All of us hanging out in one big, bright room and looking at things. Talking about stuff. Having ideas.

If you’d told me up front I was to pay £25 to stand for three hours and make small talk with strangers I would have laughed in your face.

But bolstered, inspired and free-spirited, in no small part by our physical transformations, it’s one of the most interesting night’s out I’ve ever had.

Maybe it was the costumes, or the pomp and circumstance, but life felt different as we disrobed. Smaller somehow, pallid.

I like to think we could be those charming, informed, confident people all the time.

They were certainly fun [if rather imperious looking].



Reading that back I make it sound romantic. And those things are true.

But there were awkward bits. And uncomfortable shoes. Parts were boring, and some of the artistic tableaux were weak.

As a whole though it was invigorating and deeply intriguing.

It was full of verve and vivant, and maybe a little bit ambitious.

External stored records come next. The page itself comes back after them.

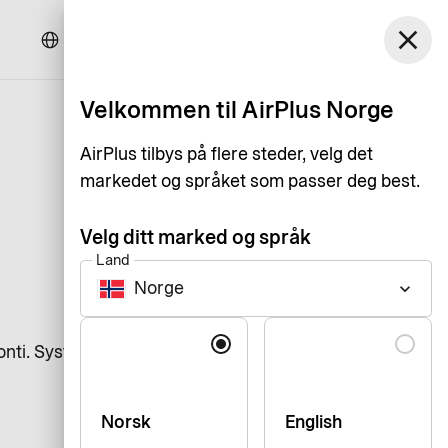
Norge
close
Kundeservice
Logg inn
Norsk Bokmål
Velkommen til AirPlus Norge
AirPlus tilbys på flere steder, velg det
markedet og språket som passer deg best.
Velg ditt marked og språk
Land
Norge
keyboard_arrow_down
Språk
nti. Systemet gir dessuten full
Norsk
English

I left energised and brimming with thoughts and experiences I’ll chew for a long time to come.

And that is something you just don’t get everyday, even in my line of work.

So this is one Salonista sending digital gratitudes to the hundred-odd army that made it possible.

Seems fitting somehow.

Hats off to you sirs, bravo.


4 Responses to “The Salon Project : A Night to Remember”
  1. Thank you so much for blogging about this!

    Marvellous you be

    Drew Taylor
    Associate Artist – Untitled Projects


  2. throckmorzog says:

    Are you wearing fur cuffs? The Victorians were so fascinated by the lines between alive and dead. Vegetarians and seance attendees alike often had taxidermied animals in their parlors and Mary Wollstonecroft Shelley on their bookshelves… what a neat mix.


    • serasara says:

      I am indeed! Vitnage Arctic fox apparently. The headpiece was porcupine quills as long as your arm.

      The whole morbidly gothic thing was very Victorian – there was one woman at the party wearing two foxes sewen together, with glass eyes and everything.